As with any new territory, the world of online auctioning of commercial real estate is in many ways uncharted. In some states auctioneers need not be licensed, although most real estate auctioneers comply with real estate brokerage laws. Stories of shill bidders and scoundrels will forever be a part of the auction legacy (and have not been totally eliminated; see, e.g., Rose v National Auction Group, Inc., 466 Mich 453; 646 NW2nd 455 (2002)). And, the development of case law governing the conduct, rights, and remedies of the various parties to an online auction of real estate is far from being established or consistent. All of this points to the need for participants to navigate the online auction with care and a strong understanding of the process. Most participants in a traditional commercial transaction understand that process well enough. Not so with the online auction; this requires a new kind of diligence – diligence in understanding the process.

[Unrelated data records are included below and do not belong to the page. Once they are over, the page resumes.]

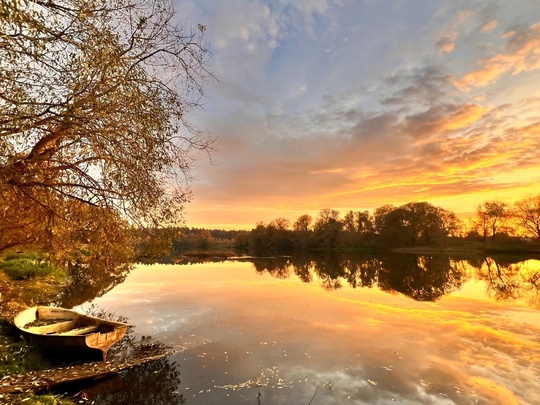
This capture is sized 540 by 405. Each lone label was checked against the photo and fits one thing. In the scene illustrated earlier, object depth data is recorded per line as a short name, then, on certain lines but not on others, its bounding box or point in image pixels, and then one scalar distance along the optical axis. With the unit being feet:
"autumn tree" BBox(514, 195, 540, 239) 253.85
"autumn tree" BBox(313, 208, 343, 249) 338.75
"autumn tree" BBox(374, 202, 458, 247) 291.58
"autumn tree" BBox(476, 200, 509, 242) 278.87
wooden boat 35.86
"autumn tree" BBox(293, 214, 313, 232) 406.21
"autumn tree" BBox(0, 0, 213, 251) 18.53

There are many differences between the online auction and traditional transactions. Unlike a traditional commercial sale or purchase, with the online auction the seller who wants to attract a sufficient number of serious bidders should provide much of the diligence (e.g., surveys, environmental assessments, etc.). In a traditional transaction this is often done by the purchaser, at its expense. What the seller gains in the auction process is control. The seller may shorten the time between the list and close, which may reduce carrying costs and potential liabilities. The Seller dictates the terms of the purchase agreement and controls the closing date. This can be helpful for exit strategies and tax and estate planning. Sellers of multiple parcels or corporations performing asset clean-outs have also found the online auction to be a useful vehicle. Seller’s can select from a variety of types of auctions, the most common two being an absolute auction (highest bid wins and the sale must occur) or a reserve auction, where the property is not sold unless the high bid meets a certain threshold – with many variations of the two. It is critical that sellers understand the auction process and ask the right questions before entering into an auction contract, or they may regret having selected the auction option.

The need for diligence in understanding the process is equally great for the buyer. For example, while most of us would not likely take the time to read the terms and conditions section of an online retailer’s website, the terms and conditions of the online auction must be fully understood. And not everything that a buyer needs to know about the process can be found in the written terms and conditions. Here, there is no substitute for engaging real estate professionals with experience in this area who know the process. For example, even though the seller may be providing much of the traditional due diligence information, there is still traditional diligence for the buyer to do, and all of this must typically be done before the purchase agreement is signed (which, by the way, is non-negotiable – but, in fairness, the smart seller will provide a fair purchase agreement in order to attract bidders). Hopefully, it is becoming clear that there are many nuances in the online auction that do not exist in the traditional commercial real estate transaction.

To bid or not to bid is only one of many questions that must be asked in commercial real estate online auctions. A whole new area of diligence is required – diligence in understanding the process. With such understanding, buyers and sellers may participate in online auctions with the same measure of confidence they have in the traditional deal.